Hope Solo has had serious success on the soccer field, but it’s her recent marriage that has her in the headlines this week.
The American goalkeeper has been blocking shots for the United States women’s national soccer team since 2000. She is a two-time Olympic gold medalist. In 2009, she was named Women’s Professional Soccer (WPS) Goal Keeper of the Year. In 2011, she was awarded the FIFA Women’s World Cup Golden Glove award, the Bronze Ball prize and the All-Star Team award.
In her college days at University of Washington, Solo was moved to the goalkeeper position and became the team’s all-time leader in shutouts, saves, and goals-against average. She was a four-time All-Pac-10 selection and a three-time NSCAA All-American.
After the 2012 London Olympics, she published her autobiography Solo: A Memoir of Hope. The autobiography debuted at No. 3 on the New York Times hardcover non-fiction best seller list, the highest ever for a soccer book.
By the way, Solo is beautiful and charismatic. In 2011, she posed nude (but artistically) for The Body Issue of ESPN The Magazine, and later that year competed on “Dancing With the Stars”. She made it to the final round before being eliminated.
What an inspiration, right? You would imagine that this gal could have any fella she wanted, right? Perhaps a fellow athlete and star: fit, fabulous and talented.
Well, she is now a married woman– and he was a professional athlete – but I don’t see “happily ever after” in her future.
This past Tuesday, Solo married former NFL tight end, Jerramy Stevens. The wedding — coming after just two months of dating — was confirmed by Sportsradio 950AM and 102.9FM host Dave Mahler and attended by her teammate, U.S. National goalie Jillian Loyden. The couple’s nuptials took place just hours after Stevens was released from police custody pending an investigation into a suspected assault against Solo during a drunken bash at their home in the wee hours of the morning one day earlier.
Surprised? No one should be…at least, not about Stevens being accused of assault. This guy has a serious rap sheet dating back to 1998 that includes assault, rape charges, DUIs and reckless driving with a crash landing into a nursing home. After his last drug related arrest in October 2010, the Tampa Bay Buccaneers sent the player packing. He is not in the NFL anymore.
The charges filed for this domestic scuffle with Solo last week were dropped. The judge determined there was not enough evidence to hold Stevens.
Mrs. Solo-Stevens, what gives? Are you a junkie for “bad boys”? Are you trying to get even with your parents for some childhood grudge? Are you pregnant?

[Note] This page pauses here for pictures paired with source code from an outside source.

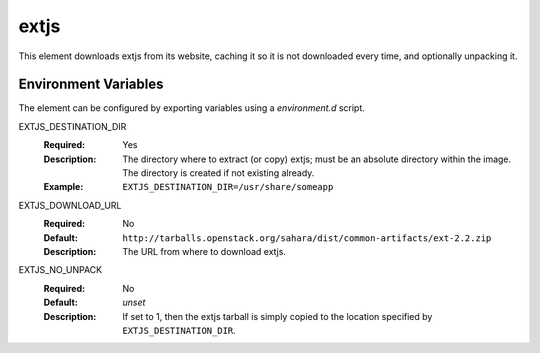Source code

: =====
extjs
=====

This element downloads extjs from its website, caching it so it is
not downloaded every time, and optionally unpacking it.

Environment Variables
---------------------

The element can be configured by exporting variables using a
`environment.d` script.

EXTJS_DESTINATION_DIR
  :Required: Yes
  :Description: The directory where to extract (or copy) extjs; must be
    an absolute directory within the image. The directory is created if not
    existing already.
  :Example: ``EXTJS_DESTINATION_DIR=/usr/share/someapp``

EXTJS_DOWNLOAD_URL
  :Required: No
  :Default: ``http://tarballs.openstack.org/sahara/dist/common-artifacts/ext-2.2.zip``
  :Description: The URL from where to download extjs.

EXTJS_NO_UNPACK
  :Required: No
  :Default: *unset*
  :Description: If set to 1, then the extjs tarball is simply copied to the
    location specified by ``EXTJS_DESTINATION_DIR``.
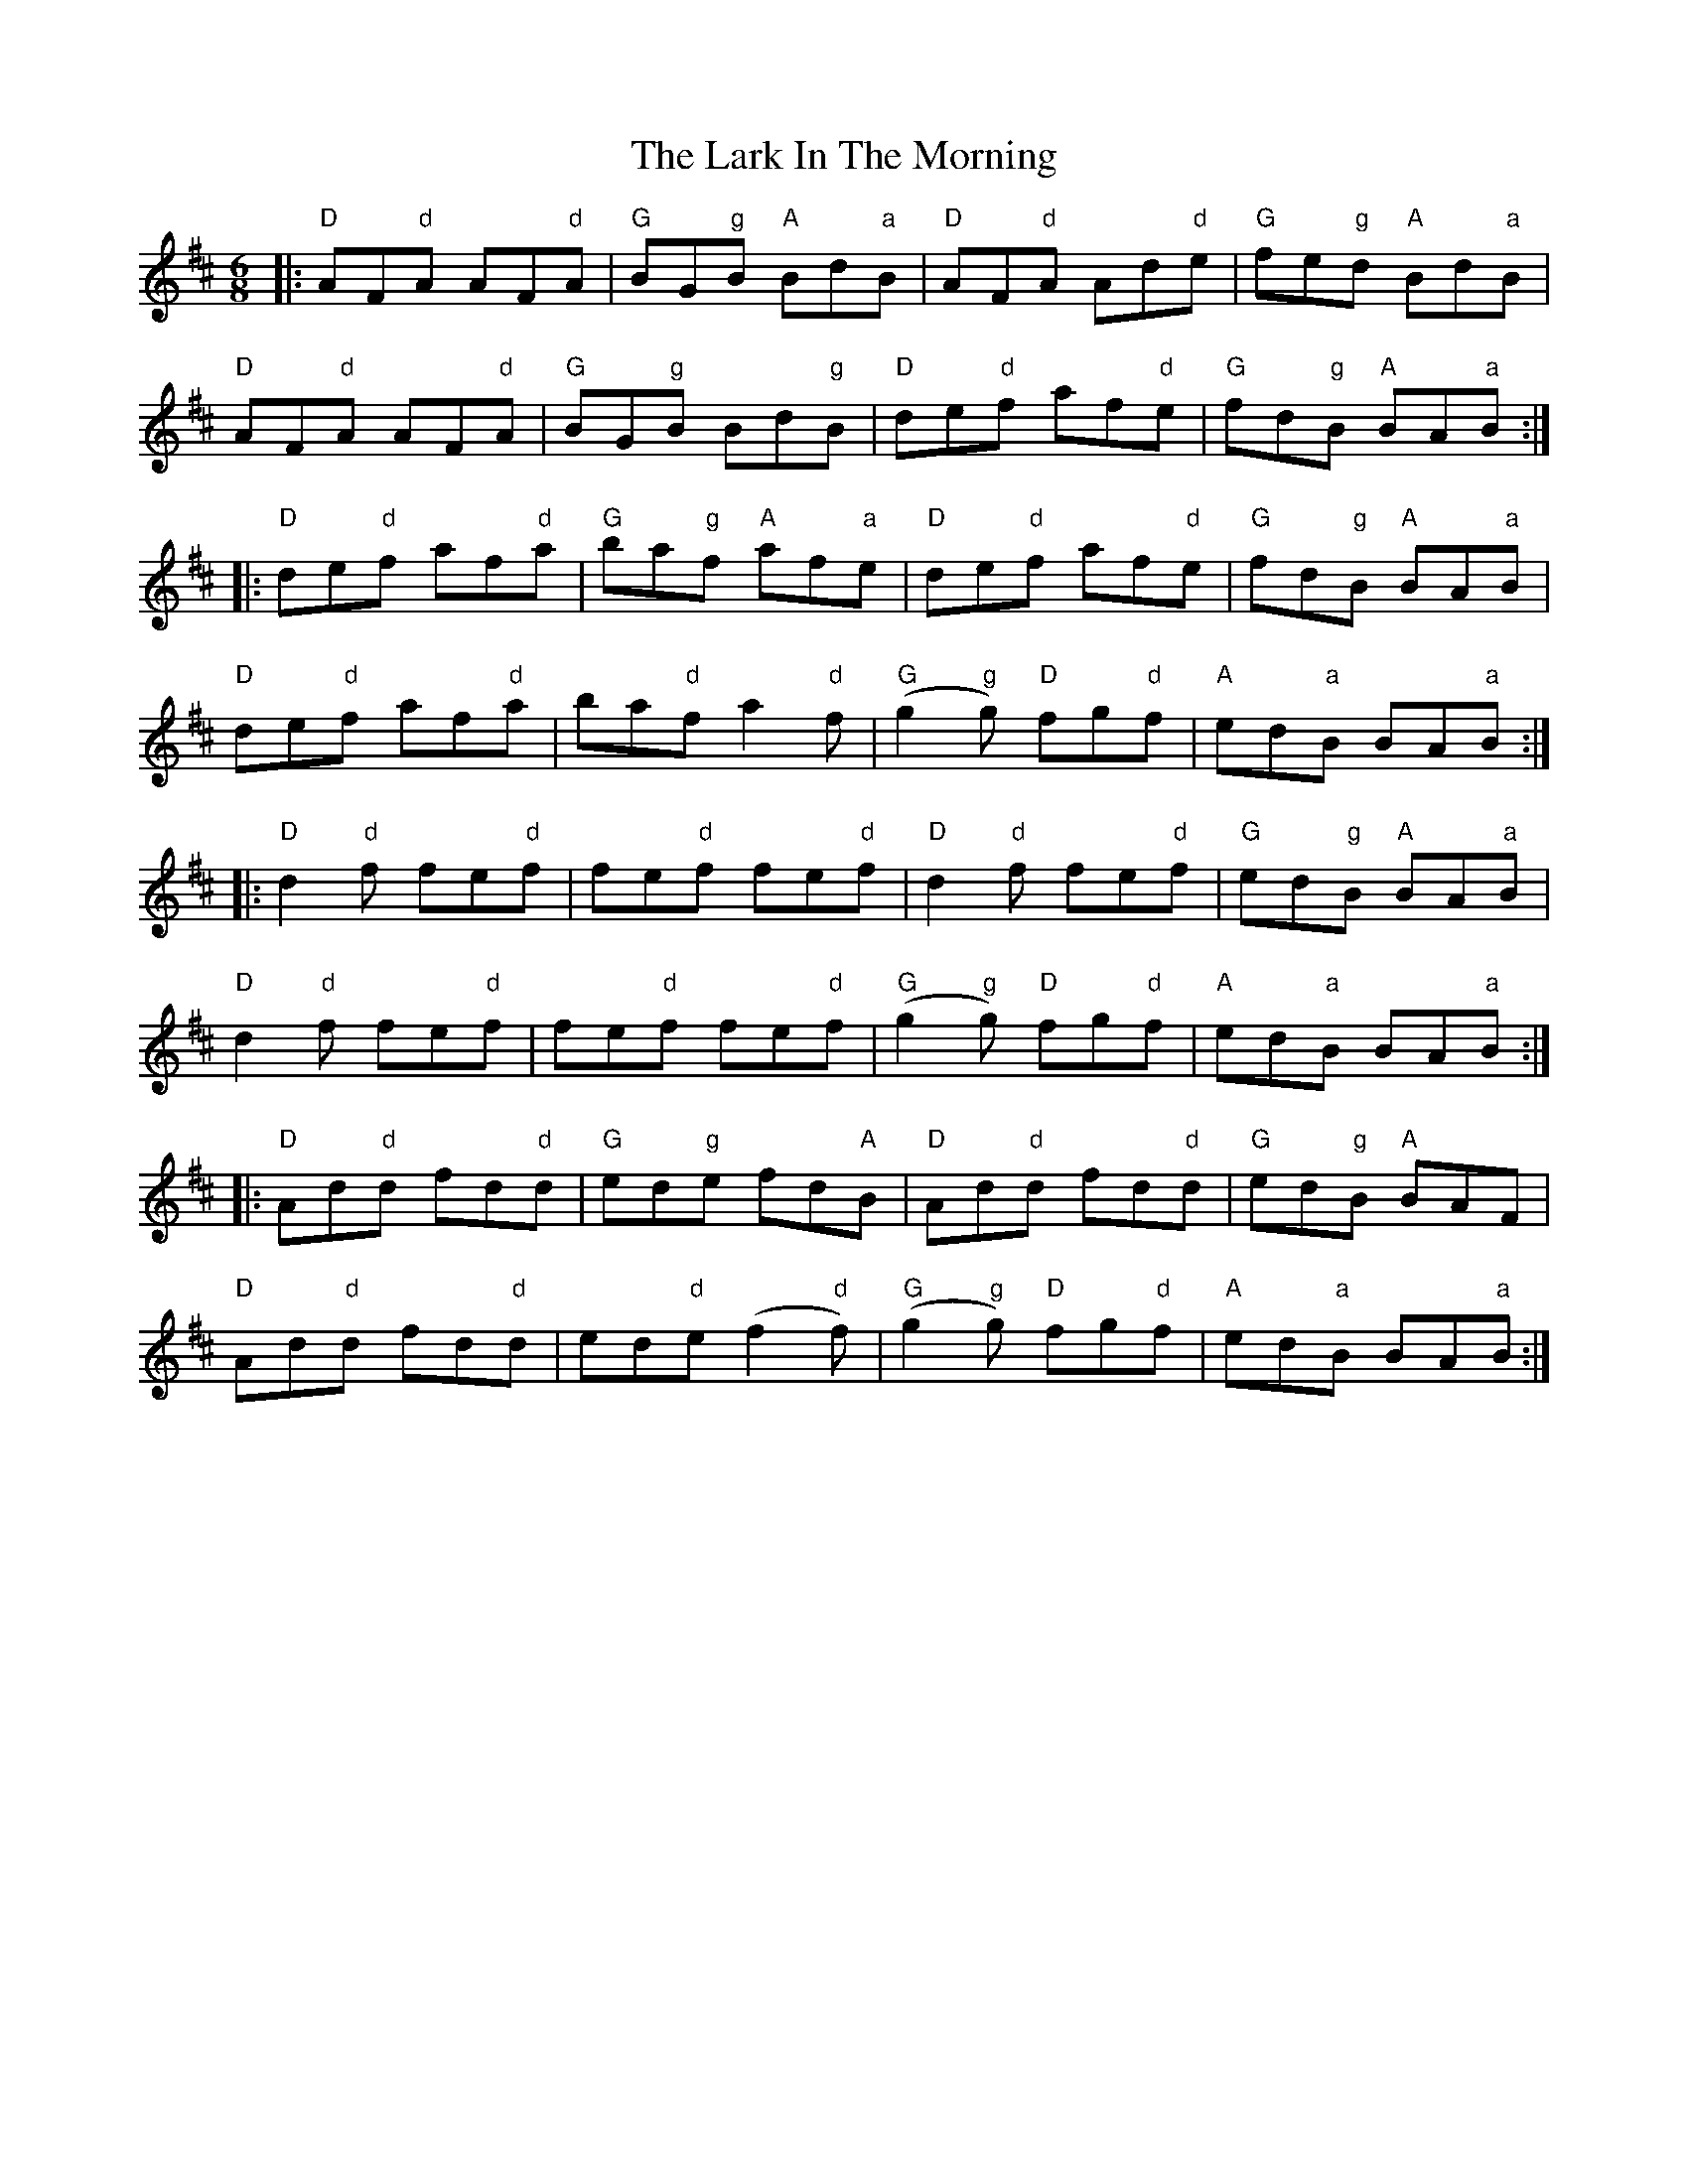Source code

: X: 22865
T: Lark In The Morning, The
R: jig
M: 6/8
K: Dmajor
|:"D"AF"d"A AF"d"A|"G"BG"g"B "A"Bd"a"B|"D"AF"d"A Ad"d"e|"G"fe"g"d "A"Bd"a"B|
"D"AF"d"A AF"d"A|"G"BG"g"B Bd"g"B|"D"de"d"f af"d"e|"G"fd"g"B "A"BA"a"B:|
|:"D"de"d"f af"d"a|"G"ba"g"f "A"af"a"e|"D"de"d"f af"d"e|"G"fd"g"B "A"BA"a"B|
"D"de"d"f af"d"a|ba"d"f a2"d"f|"G"(g2"g"g) "D"fg"d"f|"A"ed"a"B BA"a"B:|
|:"D"d2"d"f fe"d"f|fe"d"f fe"d"f|"D"d2"d"f fe"d"f|"G"ed"g"B "A"BA"a"B|
"D"d2"d"f fe"d"f|fe"d"f fe"d"f|"G"(g2"g"g) "D"fg"d"f|"A"ed"a"B BA"a"B:|
|:"D"Ad"d"d fd"d"d|"G"ed"g"e fd"A"B|"D"Ad"d"d fd"d"d|"G"ed"g"B "A"BAF|
"D"Ad"d"d fd"d"d|ed"d"e (f2"d"f)|"G"(g2"g"g) "D"fg"d"f|"A"ed"a"B BA"a"B:|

Maybe it speaks to an epidemic that extends beyond the person of Hope Solo – women who don’t know their own worth.
Think of how many lovely, wonderful and talented women you know who have settled into a relationship – or into bed – with a man who clearly “doesn’t deserve her.” I can look in my own life to see so many examples, and if you watch any television this “theme” screams out at you.

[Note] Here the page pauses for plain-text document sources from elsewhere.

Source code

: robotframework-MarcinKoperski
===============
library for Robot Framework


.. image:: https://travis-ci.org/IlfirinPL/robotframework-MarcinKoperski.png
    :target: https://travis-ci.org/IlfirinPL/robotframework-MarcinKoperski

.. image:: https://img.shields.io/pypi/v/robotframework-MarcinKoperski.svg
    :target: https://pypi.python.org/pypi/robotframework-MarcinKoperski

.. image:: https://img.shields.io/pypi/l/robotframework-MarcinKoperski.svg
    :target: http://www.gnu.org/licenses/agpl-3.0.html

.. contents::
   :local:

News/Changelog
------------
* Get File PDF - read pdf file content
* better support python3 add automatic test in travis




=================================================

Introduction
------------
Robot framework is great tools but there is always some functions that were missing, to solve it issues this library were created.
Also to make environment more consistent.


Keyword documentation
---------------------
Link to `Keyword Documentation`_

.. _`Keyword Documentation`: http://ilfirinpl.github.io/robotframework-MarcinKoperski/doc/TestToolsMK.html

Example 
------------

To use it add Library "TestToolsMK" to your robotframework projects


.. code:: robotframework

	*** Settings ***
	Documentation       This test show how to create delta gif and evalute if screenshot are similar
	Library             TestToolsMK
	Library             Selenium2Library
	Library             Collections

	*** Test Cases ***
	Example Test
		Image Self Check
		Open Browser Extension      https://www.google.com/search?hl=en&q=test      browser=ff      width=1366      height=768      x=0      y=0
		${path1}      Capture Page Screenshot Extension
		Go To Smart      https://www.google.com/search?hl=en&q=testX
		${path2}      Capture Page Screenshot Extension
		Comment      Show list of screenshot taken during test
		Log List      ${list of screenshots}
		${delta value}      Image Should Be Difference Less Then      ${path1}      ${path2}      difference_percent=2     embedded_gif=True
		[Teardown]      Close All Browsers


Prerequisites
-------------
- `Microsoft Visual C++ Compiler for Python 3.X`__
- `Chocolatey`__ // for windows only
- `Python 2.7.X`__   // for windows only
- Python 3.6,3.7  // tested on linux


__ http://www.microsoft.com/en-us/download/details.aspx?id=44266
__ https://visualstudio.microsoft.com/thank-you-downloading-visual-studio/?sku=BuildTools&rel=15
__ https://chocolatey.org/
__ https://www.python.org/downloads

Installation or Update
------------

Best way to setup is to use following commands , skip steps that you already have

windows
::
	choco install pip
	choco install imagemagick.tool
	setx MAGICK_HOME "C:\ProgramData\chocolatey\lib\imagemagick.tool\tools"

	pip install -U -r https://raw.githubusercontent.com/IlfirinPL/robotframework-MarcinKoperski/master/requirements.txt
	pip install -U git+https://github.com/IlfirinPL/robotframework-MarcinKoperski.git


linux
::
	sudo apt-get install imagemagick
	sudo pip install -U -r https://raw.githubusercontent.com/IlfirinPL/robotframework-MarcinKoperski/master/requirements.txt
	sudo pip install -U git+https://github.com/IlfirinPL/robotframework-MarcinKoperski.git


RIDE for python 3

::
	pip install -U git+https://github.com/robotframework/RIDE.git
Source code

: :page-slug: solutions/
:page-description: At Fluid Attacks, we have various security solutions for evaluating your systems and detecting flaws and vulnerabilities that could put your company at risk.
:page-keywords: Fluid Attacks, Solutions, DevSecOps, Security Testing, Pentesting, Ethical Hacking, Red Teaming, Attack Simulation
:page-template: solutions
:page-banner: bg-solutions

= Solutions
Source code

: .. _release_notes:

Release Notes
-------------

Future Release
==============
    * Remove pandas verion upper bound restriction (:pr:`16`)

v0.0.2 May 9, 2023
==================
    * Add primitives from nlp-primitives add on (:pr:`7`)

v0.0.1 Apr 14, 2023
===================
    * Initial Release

What’s the source of this female condition: Is it the constant feminine objectification in the media that diminishes self-image? Is the plague of “daddy issues” as a result of broken families to blame? Is it the core cave-woman instinct to attach to the most testosterone-loaded man in the room at play here?
I can’t even pretend to come up with “the answer” to explain this epidemic. (Yes, I’m calling it an epidemic. Epidemic as defined by Webster’s, “affecting or tending to affect a disproportionately large number of individuals within a population, community, or region at the same time.”)

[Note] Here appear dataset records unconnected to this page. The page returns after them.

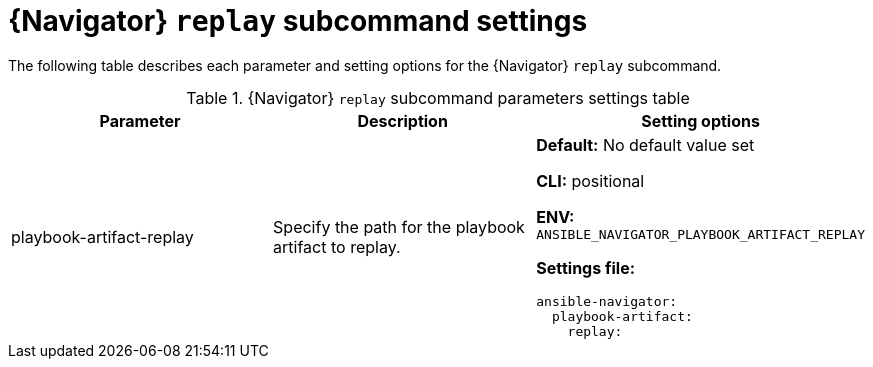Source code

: [id="ref-navigator-replay-settings_{context}"]

= {Navigator} `replay` subcommand settings

[role="_abstract"]

The following table describes each parameter and setting options for the  {Navigator} `replay` subcommand.

.{Navigator} `replay` subcommand parameters settings table
[options="header"]
[cols='1,1a,1a']
|====
|Parameter | Description|Setting options
|playbook-artifact-replay
|Specify the path for the playbook artifact to replay.
|*Default:* No default value set

*CLI:* positional

*ENV:* `ANSIBLE_NAVIGATOR_PLAYBOOK_ARTIFACT_REPLAY`

*Settings file:*
[source,yaml]
----
ansible-navigator:
  playbook-artifact:
    replay:
----
|====
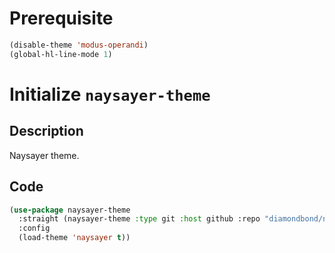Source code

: * Prerequisite
#+begin_src emacs-lisp
  (disable-theme 'modus-operandi)
  (global-hl-line-mode 1)
#+end_src
* Initialize =naysayer-theme=
** Description
Naysayer theme.
** Code
#+begin_src emacs-lisp
  (use-package naysayer-theme
	:straight (naysayer-theme :type git :host github :repo "diamondbond/naysayer-theme.el")
	:config
	(load-theme 'naysayer t))
#+end_src
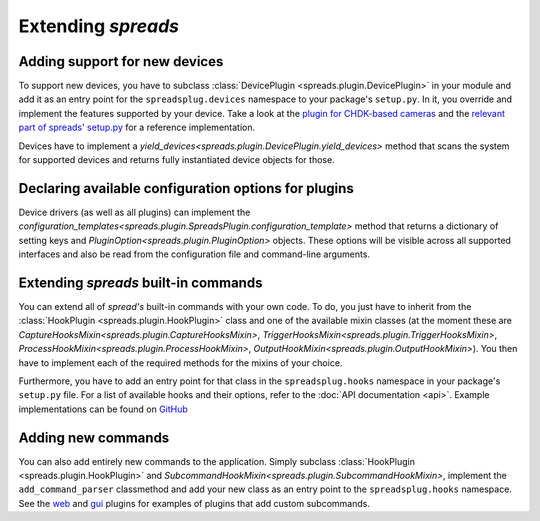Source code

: Extending *spreads*
*******************
.. _add_devices:

Adding support for new devices
==============================
To support new devices, you have to subclass :class:`DevicePlugin
<spreads.plugin.DevicePlugin>` in your module and add it as an entry point for
the ``spreadsplug.devices`` namespace to your package's ``setup.py``.  In it,
you override and implement the features supported by your device.  Take a look
at the `plugin for CHDK-based cameras`_ and the `relevant part of spreads'
setup.py`_ for a reference implementation.

Devices have to implement a
`yield_devices<spreads.plugin.DevicePlugin.yield_devices>` method that scans
the system for supported devices and returns fully instantiated device objects
for those.


.. _plugin for CHDK-based cameras: https://github.com/DIYBookScanner/spreads/blob/master/spreadsplug/dev/chdkcamera.py
.. _relevant part of spreads' setup.py: https://github.com/DIYBookScanner/spreads/blob/master/setup.py

.. _declaring_options:

Declaring available configuration options for plugins
=====================================================
Device drivers (as well as all plugins) can implement the
`configuration_templates<spreads.plugin.SpreadsPlugin.configuration_template>`
method that returns a dictionary of setting keys and
`PluginOption<spreads.plugin.PluginOption>` objects.  These options will be
visible across all supported interfaces and also be read from the configuration
file and command-line arguments.

.. _extend_commands:

Extending *spreads* built-in commands
=====================================
You can extend all of *spread's* built-in commands with your own code. To do,
you just have to inherit from the :class:`HookPlugin
<spreads.plugin.HookPlugin>` class and one of the available mixin classes (at
the moment these are `CaptureHooksMixin<spreads.plugin.CaptureHooksMixin>`,
`TriggerHooksMixin<spreads.plugin.TriggerHooksMixin>`,
`ProcessHookMixin<spreads.plugin.ProcessHookMixin>`,
`OutputHookMixin<spreads.plugin.OutputHookMixin>`). You then have to implement
each of the required methods for the mixins of your choice.

Furthermore, you have to add an entry point for that class in the
``spreadsplug.hooks`` namespace in your package's ``setup.py`` file.  For a
list of available hooks and their options, refer to the :doc:`API documentation
<api>`. Example implementations can be found on GitHub_

.. _GitHub: https://github.com/DIYBookScanner/spreads/blob/master/spreadsplug

.. seealso:: module :py:mod:`spreads.plugin`, module :py:mod:`spreads.util`

.. _add_commands:

Adding new commands
===================
You can also add entirely new commands to the application. Simply subclass
:class:`HookPlugin <spreads.plugin.HookPlugin>` and
`SubcommandHookMixin<spreads.plugin.SubcommandHookMixin>`, implement the
``add_command_parser`` classmethod and add your new class as an entry point to
the ``spreadsplug.hooks`` namespace. See the web_ and gui_ plugins for examples
of plugins that add custom subcommands.


.. _web: https://github.com/DIYBookScanner/spreads/blob/master/spreadsplug/web/__init__.py
.. _gui: https://github.com/DIYBookScanner/spreds/blob/master/spreadsplug/gui/__init__.py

I don’t stand in judgment. When I was dating, I made my share of bad choices: the routinely jobless boy, the pot-smoking apathetic, the DUI-suspended license guy, the “oh- we-aren’t-divorced-yet” liar, the ex-girlfriend-chest-tattoo free-loader. Ah, memories.
I was lucky to come out of the tunnel to the other side in one piece with a wonderful man in my life. But my heart hurts and leaves me worried for my fellow members of the fairer sex.
It seems that the feminist movement may not have delivered what our fore-mothers intended, equality at the level of value and worth alongside men. To me, value is not just what shows up on a paycheck, or being considered for a job or position of power. It’s about being respected, being heard, being appreciated for all the gifts and talents you bring to the table – or the game. So many of the women I know don’t seem to expect that – or fight for it – for themselves.
My prediction: This marriage will last 6 months, tops. I hope for Hope’s sake, that I am right.